It was writer's block, I suppose, but it was in disguise. I told myself that I wasn't writing because I was too busy at the church, but that wasn't really true: I did write a book that came out during my tenure at St. Luke's, and I collaborated on another book. I wrote articles for the parish newsletter. It wasn't true that I wasn't writing-- I just wasn't writing the eMos. The almost-daily essays that had flown easily from my keyboard for ten years, a form so familiar and so comfortable to me that writing them had long been second nature, were unable to find a place in my day. I was tired, I told myself. I was getting old. I didn't HAVE to write -- this last thought was something on the order of a whine.
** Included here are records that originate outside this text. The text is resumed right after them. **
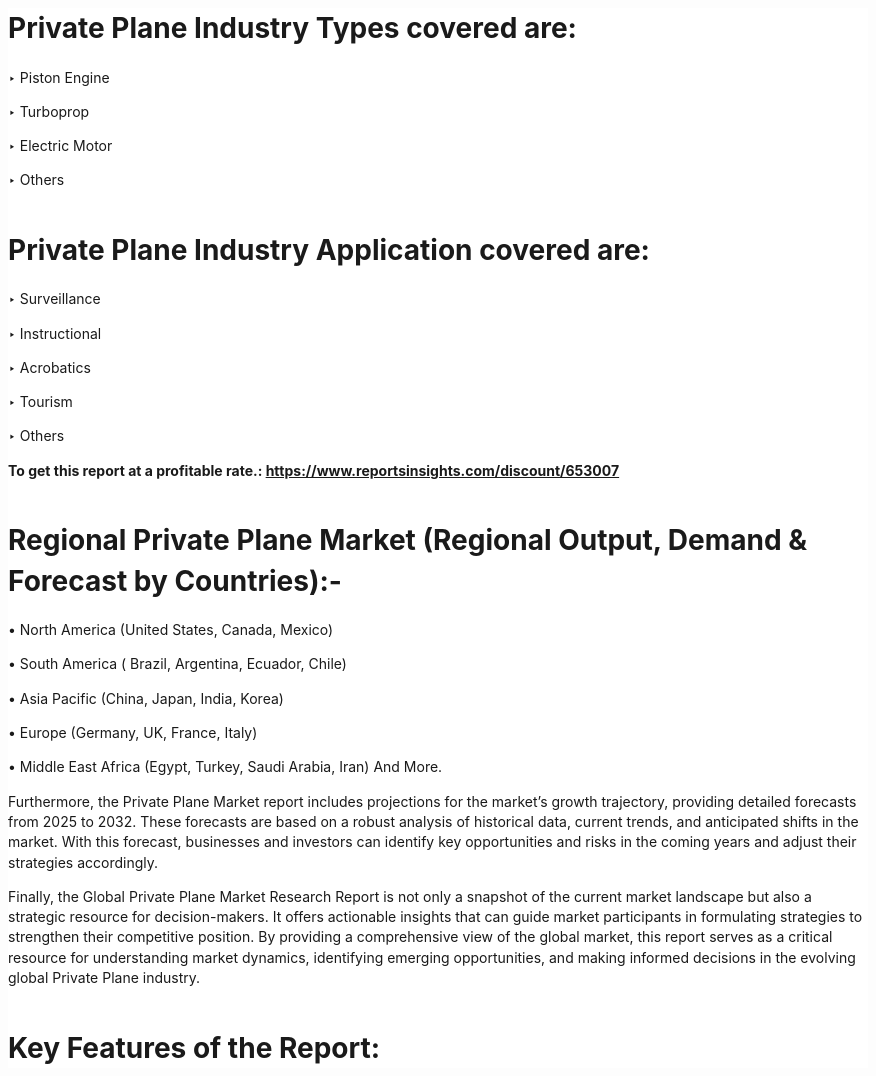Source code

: # <strong>Private Plane Industry Types covered are:</strong>

‣ Piston Engine

‣ Turboprop

‣ Electric Motor

‣ Others

# <strong>Private Plane Industry Application covered are:</strong>

‣ Surveillance

‣ Instructional

‣ Acrobatics

‣ Tourism

‣ Others

<strong>To get this report at a profitable rate.: <a href=https://www.reportsinsights.com/discount/653007>https://www.reportsinsights.com/discount/653007</a></strong>

# <strong>Regional Private Plane Market (Regional Output, Demand &amp; Forecast by Countries):-</strong>

• North America (United States, Canada, Mexico)

• South America ( Brazil, Argentina, Ecuador, Chile)

• Asia Pacific (China, Japan, India, Korea)

• Europe (Germany, UK, France, Italy)

• Middle East Africa (Egypt, Turkey, Saudi Arabia, Iran) And More.

Furthermore, the Private Plane Market report includes projections for the market’s growth trajectory, providing detailed forecasts from 2025 to 2032. These forecasts are based on a robust analysis of historical data, current trends, and anticipated shifts in the market. With this forecast, businesses and investors can identify key opportunities and risks in the coming years and adjust their strategies accordingly.

Finally, the Global Private Plane Market Research Report is not only a snapshot of the current market landscape but also a strategic resource for decision-makers. It offers actionable insights that can guide market participants in formulating strategies to strengthen their competitive position. By providing a comprehensive view of the global market, this report serves as a critical resource for understanding market dynamics, identifying emerging opportunities, and making informed decisions in the evolving global Private Plane industry.

# <strong>Key Features of the Report:</strong>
What did I do instead? I came home from the church and took a nap, usually, if there was time before cooking supper. If there was a meeting, I went back for it, but went home to bed as soon as it was over. I lay there in the lamplight and listened to music. I played computer solitaire, a welcome blanket of calm settling over me each time a line of cards slapped into formation on the screen. The slightest tinge of guilt accompanied the enticement of each new game; I could be writing instead. I SHOULD be writing instead.
But my disquietude was momentary, and it never won. I countered it with the the imaginative but questionable idea that playing solitaire was good for my brain, that it would stave off whatever dementia might be waiting in the wings. Probably not: it is the exploration of new knowledge, not the repetitive execution of skills one already possesses, that builds the brain. Better I should study calculus or learn Arabic.
Over the years, I had developed several tried-and-true strategies for jumpstarting daily writing when the well runs dry. Read through some of your old work. Read an excellent book by someone else. Make notes for something new. Write a poem. But I didn't use any of these tools.
How did I find my way back into the saddle after three years? I'm not sure. I took a vacation. A real one, a vacation from my day job - we went down the Jersey shore for a week, where I didn't do anything at all. I took a few wonderful books with me and read them. I did not intend to write, and I did not write. But I started up again when we returned home.
During my exile, I sometimes wondered if I had ceased to be a writer. What if I never wrote another eMo? And what if the little book just published was my last one ever? What if my dependable discipline were never to return?
Well, what of it? Nothing lasts forever. Nothing lasts forever, and nothing has to.
This fact -- which seemed such a melancholy one, not so long ago -- has changed its character. Now, it is nothing less than freedom.